NBA players make significant amounts of money, of course, but there have been players sounding off on how unprepared for a withholding of salaries some of their brethren around the league may be.

Lakers guard Danny Green, speaking on ESPN, said that with the uncertainty caused by the spread of the coronavirus, some players had better tighten their belts in the coming weeks and, perhaps, months.

“We have to be very smart with our money,” Green said, “and plan that it might be some time before we play again.”


‘It’s Going to Get Really, Really Bad’

That echoes what Blazers star Carmelo Anthony said on the night the league announced that the NBA season would be suspended. Speaking to teammate C.J. McCollum on his podcast, Pull Up with C.J. McCollum, Anthony said that he knows players who are not financially prepared for a stoppage in play. “It’s going to get bad,” Anthony said. “It’s going to get really, really bad.”

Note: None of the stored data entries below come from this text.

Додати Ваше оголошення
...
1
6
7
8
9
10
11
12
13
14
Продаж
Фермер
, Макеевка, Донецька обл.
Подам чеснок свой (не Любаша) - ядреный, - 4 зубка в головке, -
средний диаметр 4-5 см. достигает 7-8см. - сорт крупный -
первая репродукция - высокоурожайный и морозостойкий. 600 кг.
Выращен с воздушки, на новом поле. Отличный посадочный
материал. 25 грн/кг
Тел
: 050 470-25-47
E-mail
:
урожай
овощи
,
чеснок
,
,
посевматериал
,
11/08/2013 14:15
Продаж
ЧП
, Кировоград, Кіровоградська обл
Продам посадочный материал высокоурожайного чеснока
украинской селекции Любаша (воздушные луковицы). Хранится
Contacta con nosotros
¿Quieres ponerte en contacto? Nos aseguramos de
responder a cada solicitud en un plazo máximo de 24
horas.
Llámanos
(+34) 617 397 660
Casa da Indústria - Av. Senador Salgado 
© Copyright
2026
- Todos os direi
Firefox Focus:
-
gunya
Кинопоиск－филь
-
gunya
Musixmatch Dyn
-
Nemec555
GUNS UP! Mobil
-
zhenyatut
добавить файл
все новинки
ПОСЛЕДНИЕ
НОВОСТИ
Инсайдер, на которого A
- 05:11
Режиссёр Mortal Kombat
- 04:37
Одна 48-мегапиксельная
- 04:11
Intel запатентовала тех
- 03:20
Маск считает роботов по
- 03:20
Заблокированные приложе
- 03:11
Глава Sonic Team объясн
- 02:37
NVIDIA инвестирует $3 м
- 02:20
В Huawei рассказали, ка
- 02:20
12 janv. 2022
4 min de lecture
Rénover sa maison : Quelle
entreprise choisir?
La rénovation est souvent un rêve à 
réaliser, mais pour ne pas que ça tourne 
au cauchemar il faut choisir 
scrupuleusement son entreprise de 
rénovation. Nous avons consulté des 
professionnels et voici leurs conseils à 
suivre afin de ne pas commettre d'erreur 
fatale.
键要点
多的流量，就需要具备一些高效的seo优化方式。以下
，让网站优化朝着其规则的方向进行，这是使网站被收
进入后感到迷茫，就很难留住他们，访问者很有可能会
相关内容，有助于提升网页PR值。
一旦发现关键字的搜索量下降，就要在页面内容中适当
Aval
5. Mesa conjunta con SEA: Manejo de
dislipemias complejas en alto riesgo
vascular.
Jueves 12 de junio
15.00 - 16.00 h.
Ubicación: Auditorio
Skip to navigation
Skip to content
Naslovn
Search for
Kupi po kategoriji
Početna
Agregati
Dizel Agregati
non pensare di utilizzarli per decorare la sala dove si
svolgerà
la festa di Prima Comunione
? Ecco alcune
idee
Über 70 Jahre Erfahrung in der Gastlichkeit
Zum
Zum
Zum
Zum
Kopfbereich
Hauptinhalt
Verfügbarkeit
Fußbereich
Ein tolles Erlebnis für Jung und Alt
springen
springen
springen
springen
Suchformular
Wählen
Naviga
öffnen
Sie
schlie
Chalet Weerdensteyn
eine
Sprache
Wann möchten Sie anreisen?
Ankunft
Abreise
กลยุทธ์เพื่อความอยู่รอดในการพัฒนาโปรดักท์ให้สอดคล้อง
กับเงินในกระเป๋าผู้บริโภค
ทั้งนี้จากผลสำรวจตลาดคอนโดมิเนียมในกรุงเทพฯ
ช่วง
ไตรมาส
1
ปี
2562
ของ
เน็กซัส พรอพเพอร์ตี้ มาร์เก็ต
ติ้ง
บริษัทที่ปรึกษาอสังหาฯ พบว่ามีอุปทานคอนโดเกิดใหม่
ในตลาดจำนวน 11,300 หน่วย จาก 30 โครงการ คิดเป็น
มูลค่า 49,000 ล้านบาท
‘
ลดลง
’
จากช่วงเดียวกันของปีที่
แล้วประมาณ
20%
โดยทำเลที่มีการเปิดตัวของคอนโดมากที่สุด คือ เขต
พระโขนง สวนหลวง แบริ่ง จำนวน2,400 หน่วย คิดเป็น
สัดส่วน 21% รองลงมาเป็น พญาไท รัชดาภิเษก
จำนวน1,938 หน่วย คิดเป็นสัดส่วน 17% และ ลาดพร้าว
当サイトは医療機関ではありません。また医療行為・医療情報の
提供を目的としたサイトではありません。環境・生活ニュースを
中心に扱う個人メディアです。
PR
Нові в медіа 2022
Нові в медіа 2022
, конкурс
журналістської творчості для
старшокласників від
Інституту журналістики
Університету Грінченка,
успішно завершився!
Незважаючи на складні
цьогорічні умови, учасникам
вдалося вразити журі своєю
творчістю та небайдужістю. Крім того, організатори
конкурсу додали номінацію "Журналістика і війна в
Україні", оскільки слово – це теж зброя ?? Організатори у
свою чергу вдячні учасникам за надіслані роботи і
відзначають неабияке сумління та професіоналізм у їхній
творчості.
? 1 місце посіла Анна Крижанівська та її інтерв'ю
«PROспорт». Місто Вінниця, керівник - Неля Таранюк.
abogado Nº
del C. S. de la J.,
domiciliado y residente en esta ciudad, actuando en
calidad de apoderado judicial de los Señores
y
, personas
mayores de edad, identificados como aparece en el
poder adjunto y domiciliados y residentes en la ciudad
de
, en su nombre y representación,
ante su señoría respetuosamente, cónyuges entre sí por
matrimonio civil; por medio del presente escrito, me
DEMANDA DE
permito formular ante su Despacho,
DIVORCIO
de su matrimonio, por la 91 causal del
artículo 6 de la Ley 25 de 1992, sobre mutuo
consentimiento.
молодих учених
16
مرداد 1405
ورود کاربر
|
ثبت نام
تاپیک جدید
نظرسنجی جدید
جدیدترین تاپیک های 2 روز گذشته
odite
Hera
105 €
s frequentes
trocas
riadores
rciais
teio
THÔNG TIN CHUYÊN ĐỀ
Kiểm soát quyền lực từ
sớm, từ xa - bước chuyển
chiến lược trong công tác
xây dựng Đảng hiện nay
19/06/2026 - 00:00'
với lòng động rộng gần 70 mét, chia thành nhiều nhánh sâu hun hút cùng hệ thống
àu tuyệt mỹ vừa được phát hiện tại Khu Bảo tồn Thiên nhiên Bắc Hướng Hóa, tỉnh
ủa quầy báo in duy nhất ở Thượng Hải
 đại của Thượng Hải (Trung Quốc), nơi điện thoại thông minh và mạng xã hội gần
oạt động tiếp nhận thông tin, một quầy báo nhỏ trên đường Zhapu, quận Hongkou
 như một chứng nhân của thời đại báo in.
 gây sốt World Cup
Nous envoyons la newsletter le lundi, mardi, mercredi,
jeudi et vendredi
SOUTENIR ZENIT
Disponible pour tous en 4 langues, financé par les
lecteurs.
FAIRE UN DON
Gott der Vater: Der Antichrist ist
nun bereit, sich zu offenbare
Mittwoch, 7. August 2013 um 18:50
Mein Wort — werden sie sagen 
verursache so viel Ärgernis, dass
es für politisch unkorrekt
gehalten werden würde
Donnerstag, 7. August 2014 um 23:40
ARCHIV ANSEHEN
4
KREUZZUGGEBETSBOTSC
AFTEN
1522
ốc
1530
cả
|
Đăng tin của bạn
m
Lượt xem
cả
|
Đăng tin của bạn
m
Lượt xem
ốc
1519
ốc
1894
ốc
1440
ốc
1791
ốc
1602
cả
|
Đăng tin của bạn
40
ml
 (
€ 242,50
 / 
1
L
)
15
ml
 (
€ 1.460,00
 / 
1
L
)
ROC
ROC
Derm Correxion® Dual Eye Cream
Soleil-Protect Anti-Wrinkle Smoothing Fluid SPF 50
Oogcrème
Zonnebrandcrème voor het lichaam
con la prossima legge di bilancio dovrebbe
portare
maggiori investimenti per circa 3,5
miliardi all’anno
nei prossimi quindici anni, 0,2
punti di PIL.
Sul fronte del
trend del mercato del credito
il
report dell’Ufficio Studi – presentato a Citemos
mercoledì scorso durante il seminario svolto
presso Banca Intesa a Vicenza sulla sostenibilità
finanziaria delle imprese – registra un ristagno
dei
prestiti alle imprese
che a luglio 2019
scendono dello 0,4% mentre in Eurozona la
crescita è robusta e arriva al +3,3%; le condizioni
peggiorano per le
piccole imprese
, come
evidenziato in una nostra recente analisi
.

He elaborated: “It forces us as athletes to educate ourselves on financial literacy, what it means to save money, what it means to start portfolios. This is that time because this just happened. Nobody knew this was going to happen. So we are always like—okay we’re good, okay I got this money, I got that money. It’s not until you hit a crisis when you really understand how much money you have and what you have in the bank and what you don’t have in the bank. You start paying close attention to taxes and checks and what you’re spending.”

Many veteran players have been through extended time without paychecks before, in the 2011 NBA lockout. But in that case, word of a potential lockout was going around league locker rooms for the entire previous season.

The coronavirus, though, came on suddenly. That has made things that much more difficult, Green said.

“This is very different than the lockout,” Green said. “We were able to prepare for the lockout, know that there wasn’t going to be basketball for some time and save up. This time, guys were not prepared for this, this happened out of nowhere.

“So they’ve gotta be smart with these last two checks that we’ve received. We may be getting past that, we don’t know yet. If we don’t play the rest of the season, it will affect our check and playoffs as well. So we don’t know. Everything is kind of on hold.”


Players Have an Escrow Buffer

There are different levels of alarm around the NBA on the matter. One prominent agent told Heavy.com that if the NBA plays again this season, players can withstand the loss of a portion of the regular season. Each year, NBA players pay into an escrow fund that gets paid back to them after the finances of the league are tallied.

Most teams have only about 20 percent of their games remaining on the schedule. Even in the event of a season cancelation, the escrow would give players a buffer.

“Canceling the season would hurt, it would hurt a lot,” the agent said. “But if they are able to get back on the floor and play a few regular-season games before they start the playoffs, the tradeoff is not going to be too bad. There will be a hit but I don’t think it is a cause for panic.”

Still, on the whole, the players are going to bear some financial burden in all of this. There’s no chance that if the NBA comes back, it will finish its full 82-game schedule.

As Michele Roberts, head of the NBA’s union, told The Athletic, “It’s not going to be insignificant. If we end up having to shut the season down, they will not be insignificant at all. And the players know that and no one is willing to give up all hope. Now, it’s becoming increasingly more difficult to be as optimistic today as it was yesterday.”